Document text:
◆ ◆ ◆
Georgia’s healthcare privatisation stands as a warning to Ukrainian reformers

Medical Symbol with Pole, Serpents, Wings, adapted from image at lanl.gov

Ukraine’s government is eager to overhaul the country’s ageing healthcare system. Following Georgia’s example may be tempting, but is not without risk.

(opendemocracy.net – Kathleen Weinberger – August 6, 2015)

Since the fall of the USSR in 1991, policymakers across the post-Soviet space have struggled to reform newly independent healthcare systems in the face of skyrocketing mortality and illness rates.

However, change does not always produce positive results. Following the introduction of Georgia’s health reforms in 2003 and again in 2007, uptake of health services continues to be dangerously low due to the combination of corruption and the high costs associated with medical services and treatments, while basic indicators of effective health provision, such as the maternal mortality rate, show a disappointing lack of progress.

One of the most disturbing aspects of Georgia’s reform model is the possibility of its export, specifically to Ukraine. In March 2015, the Ukrainian government accepted a $215m loan from the World Bank in order to improve its medical system.
◆ ◆ ◆
Explore the material:
(1) In the article on Georgia's healthcare privatization, how much did the World Bank loan Ukraine in March 2015?
(2) Continue the article on Georgia's healthcare privatization from its last sentence.
◆ ◆ ◆
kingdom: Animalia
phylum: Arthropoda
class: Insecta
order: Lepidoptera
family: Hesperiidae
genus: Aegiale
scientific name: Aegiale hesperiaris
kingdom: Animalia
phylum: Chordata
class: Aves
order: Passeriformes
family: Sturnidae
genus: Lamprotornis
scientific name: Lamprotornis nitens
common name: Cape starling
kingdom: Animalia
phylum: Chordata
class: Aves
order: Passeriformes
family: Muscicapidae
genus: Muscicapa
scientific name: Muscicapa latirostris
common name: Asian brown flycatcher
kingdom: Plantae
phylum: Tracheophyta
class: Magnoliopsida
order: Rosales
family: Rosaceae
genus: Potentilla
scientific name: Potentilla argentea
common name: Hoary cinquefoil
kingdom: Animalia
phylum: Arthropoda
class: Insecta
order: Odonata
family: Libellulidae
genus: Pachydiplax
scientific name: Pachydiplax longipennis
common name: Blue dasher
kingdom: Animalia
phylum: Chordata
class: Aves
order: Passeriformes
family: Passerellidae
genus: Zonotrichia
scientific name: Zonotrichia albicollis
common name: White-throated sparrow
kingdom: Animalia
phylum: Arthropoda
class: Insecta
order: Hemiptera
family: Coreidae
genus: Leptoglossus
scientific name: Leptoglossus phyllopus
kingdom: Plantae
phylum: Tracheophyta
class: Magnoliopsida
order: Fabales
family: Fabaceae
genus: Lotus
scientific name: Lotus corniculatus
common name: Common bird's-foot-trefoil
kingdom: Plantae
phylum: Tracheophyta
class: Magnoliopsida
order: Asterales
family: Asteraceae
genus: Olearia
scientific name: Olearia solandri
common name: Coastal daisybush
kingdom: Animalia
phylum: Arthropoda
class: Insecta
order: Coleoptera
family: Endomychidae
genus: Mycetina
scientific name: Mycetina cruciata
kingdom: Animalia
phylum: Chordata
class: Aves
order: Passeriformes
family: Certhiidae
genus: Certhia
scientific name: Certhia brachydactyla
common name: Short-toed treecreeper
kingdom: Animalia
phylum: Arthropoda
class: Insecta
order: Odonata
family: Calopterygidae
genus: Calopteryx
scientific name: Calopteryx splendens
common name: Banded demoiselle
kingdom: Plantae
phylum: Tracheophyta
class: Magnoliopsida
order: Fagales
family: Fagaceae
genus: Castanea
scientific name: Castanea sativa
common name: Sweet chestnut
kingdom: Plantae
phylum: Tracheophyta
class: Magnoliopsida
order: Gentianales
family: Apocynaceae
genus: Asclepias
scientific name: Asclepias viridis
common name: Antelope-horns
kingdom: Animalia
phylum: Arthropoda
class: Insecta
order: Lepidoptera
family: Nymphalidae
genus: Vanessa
◆ ◆ ◆
Answer set:
(1) $215m

(2)
There is no doubt that Ukrainian healthcare requires invasive surgery: Soviet-style planning means that the system is extremely inefficient, while lack of oversight has resulted in Third-World levels of hygiene and infrastructure in some regions. At the same time, the influence of Saakashvili-era Georgian ministers, such as former Ukrainian Health Minister Aleksandr Kvitashvili, means that Georgia’s mistakes could very well be repeated, leaving Ukraine worse-off than reformers found it.

Attempts at reform

Ukraine has attempted healthcare reforms in the past. Former president Viktor Yanukovych attempted to redesign Ukraine’s medical model in a series of disorganised, half-realised steps across 2011-2013-from intentions to test a new funding and organisational model to the signing of a law addressing ‘Emergency Medical Assistance’.

These reforms have been heavily criticised due to their poor planning. For example, take Yanukovych’s pilot programme, which launched in Donetsk, Dnipropetrovsk and Vinnytsia in January 2011, with the intention of extending it nationally in 2013. In Donetsk alone, successful implementation required the training of 400 family doctors, a requirement that may be described either as naive optimism or organisational negligence, when one considers that the region has produced 500 new doctors in the past 5 years.

Georgia’s reforms also involved the introduction of a Family Medical System. During the Soviet period, both Georgia and Ukraine operated according to the Semashko system, in which patients relied on polyclinics staffed with specialists for their medical needs.

Under this system, healthcare was provided through hospitals, and resources were concentrated on providing the maximum number of hospital beds. Under the Family Medical System, patients instead use a family doctor as their first point of contact, who may then issue referrals, thus avoiding excessive hospitalisation.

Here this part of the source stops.